**AUFGABE**
Führen Sie das Interview mit Kultusministerin Anna Stolz im Anschluss an die zuletzt gestellte Frage weiter.

##### TEXTAUSZUG

Anna Stolz im Interview
Was steht konkret an? Welche Themen „drücken“, wohin soll die Reise gehen? Was will unsere Kultusministerin ändern und angehen? In der großen Neujahrsausgabe unserer CB verrät unsere Kultusministerin ihre Vorsätze und ersten Ideen. Anna Stolz ist sich der bevorstehenden großen Herausforderungen bewusst und stellte sich kurz vor Neujahr unseren Fragen.
Fragen an: Anna Stolz, Bayerische Kultusministerin
Anna Stolz, geboren 1982 im unterfränkischen Werneck, absolvierte ihr Abitur am Siebold-Gymnasium Würzburg. Ihr Jura-Studium führte sie nach Würzburg, Barcelona und Münster. Nach beruflichen Stationen in zwei Kanzleien in Düsseldorf übernahm die heutige 41-jährige Juristin und Politikerin im Jahr 2014 das Amt der hauptamtlichen Bürgermeisterin in Arnstein. In dieser Funktion setzte sie sich besonders im schulischen Bereich engagiert ein. Seit 2018 ist Anna Stolz Mitglied des Bayerischen Landtags und bekleidete bereits in den vergangenen fünf Jahren als Kultusstaatssekretärin einen Platz im bayerischen Kabinett. Ihre langjährige Erfahrung und ihre aktive Beteiligung im schulischen Bereich spiegeln ihr tiefes Engagement für die Bildung und Entwicklung der Jugend in Bayern wider.
Herzlichen Glückwunsch zu Ihrem neuen Amt als Kultusministerin. Wir kennen Sie bereits als Staatssekretärin und von unserer LVV in Bamberg. Wie waren Ihre ersten Wochen im neuen Amt?

##########
##### ANGEZEIGTE INFORMATIONEN

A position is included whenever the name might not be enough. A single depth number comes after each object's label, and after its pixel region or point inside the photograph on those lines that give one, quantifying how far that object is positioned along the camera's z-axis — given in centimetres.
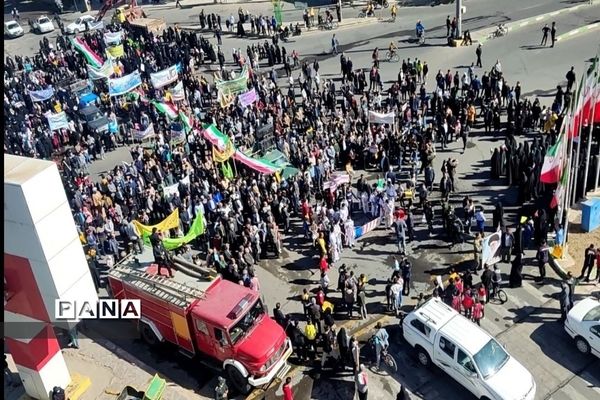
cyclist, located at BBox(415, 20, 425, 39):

##########
##### ANGEZEIGTE INFORMATIONEN

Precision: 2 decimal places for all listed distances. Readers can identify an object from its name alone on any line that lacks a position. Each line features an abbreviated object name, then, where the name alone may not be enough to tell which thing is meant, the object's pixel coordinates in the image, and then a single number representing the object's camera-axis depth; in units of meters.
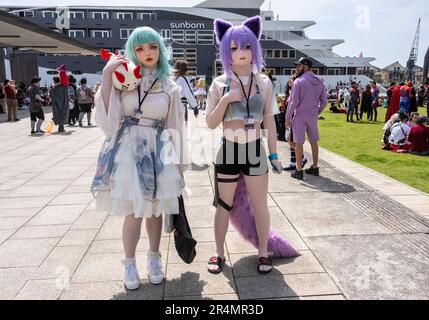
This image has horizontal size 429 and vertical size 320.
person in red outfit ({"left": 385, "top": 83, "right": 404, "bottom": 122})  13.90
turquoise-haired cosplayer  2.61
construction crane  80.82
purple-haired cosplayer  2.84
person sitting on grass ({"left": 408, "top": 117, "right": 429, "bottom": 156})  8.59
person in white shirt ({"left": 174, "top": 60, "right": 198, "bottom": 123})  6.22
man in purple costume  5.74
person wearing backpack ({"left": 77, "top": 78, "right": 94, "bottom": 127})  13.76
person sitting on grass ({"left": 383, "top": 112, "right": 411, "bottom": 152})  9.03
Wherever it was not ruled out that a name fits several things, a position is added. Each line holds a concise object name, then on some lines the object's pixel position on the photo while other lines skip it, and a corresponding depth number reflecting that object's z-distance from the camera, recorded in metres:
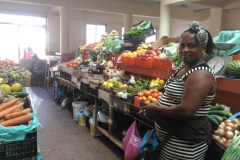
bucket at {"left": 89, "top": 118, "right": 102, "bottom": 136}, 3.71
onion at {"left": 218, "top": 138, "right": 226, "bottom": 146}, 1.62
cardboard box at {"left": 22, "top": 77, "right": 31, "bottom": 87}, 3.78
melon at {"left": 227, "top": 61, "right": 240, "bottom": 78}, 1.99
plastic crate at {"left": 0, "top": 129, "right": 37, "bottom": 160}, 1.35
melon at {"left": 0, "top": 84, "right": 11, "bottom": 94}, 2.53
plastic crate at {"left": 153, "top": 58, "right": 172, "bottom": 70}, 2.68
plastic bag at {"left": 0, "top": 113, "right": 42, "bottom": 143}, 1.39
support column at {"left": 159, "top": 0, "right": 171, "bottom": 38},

##########

**ANTWORT ZUR AUFGABE**
Ich war ja bereits in der letzten Legislaturperiode als Staatssekretärin mit vielen Abläufen vertraut und auch gut vernetzt, das hilft natürlich. Insofern konnte ich bereits die ersten Tage als Kultusministerin effektiv nutzen. Mir ist es wichtig, viel an den Schulen vor Ort zu sein. Da war beispielsweise der Besuch einer Förderschule gleich am ersten Tag meiner Amtszeit oder der Vorlesetag an einer Münchner Grundschule. Besonders eindrücklich war für mich auch mein Israel-Besuch kurz vor Weihnachten. In einer Zeit, in der Antisemitismus erschreckenderweise wieder stärker wird, war es mir auch wichtig, mit diesem Besuch ein klares Signal der Solidarität zu setzen.
Willkommen im Jahr 2024 – Was sind Ihre Vorsätze als neue Kultusministerin?
In den ersten 100 Tagen meiner Amtszeit möchte ich mit der ganzen bayerischen Schulfamilie ins Gespräch kommen: mit Lehrer- und Schulleiterverbänden, mit Elternverbänden und Schülervertretungen, mit dem Hauptpersonalrat und vielen weiteren Akteuren. Eines meiner zentralen Anliegen ist es, unsere Kinder stark zu machen und individuell zu fördern. Dafür brauchen wir starke Lehrkräfte, die durch unsere gezielte Unterstützung wieder mehr Zeit für die pädagogische Arbeit haben, beispielsweise durch den Abbau von Bürokratie und auch durch mehr Verwaltungskräfte und multiprofessionelle Teams.
In Bayern gibt es verschiedene Wege, Inklusion bestmöglich umzusetzen: Vielfalt schulischer Angebote, Inklusion einzelner Schüler, Schulen mit dem Schulprofil Inklusion, Kooperationsklassen, Partnerklassen. Haben Sie noch neue Ideen oder benötigt es vielleicht noch einen anderen Lösungsansatz?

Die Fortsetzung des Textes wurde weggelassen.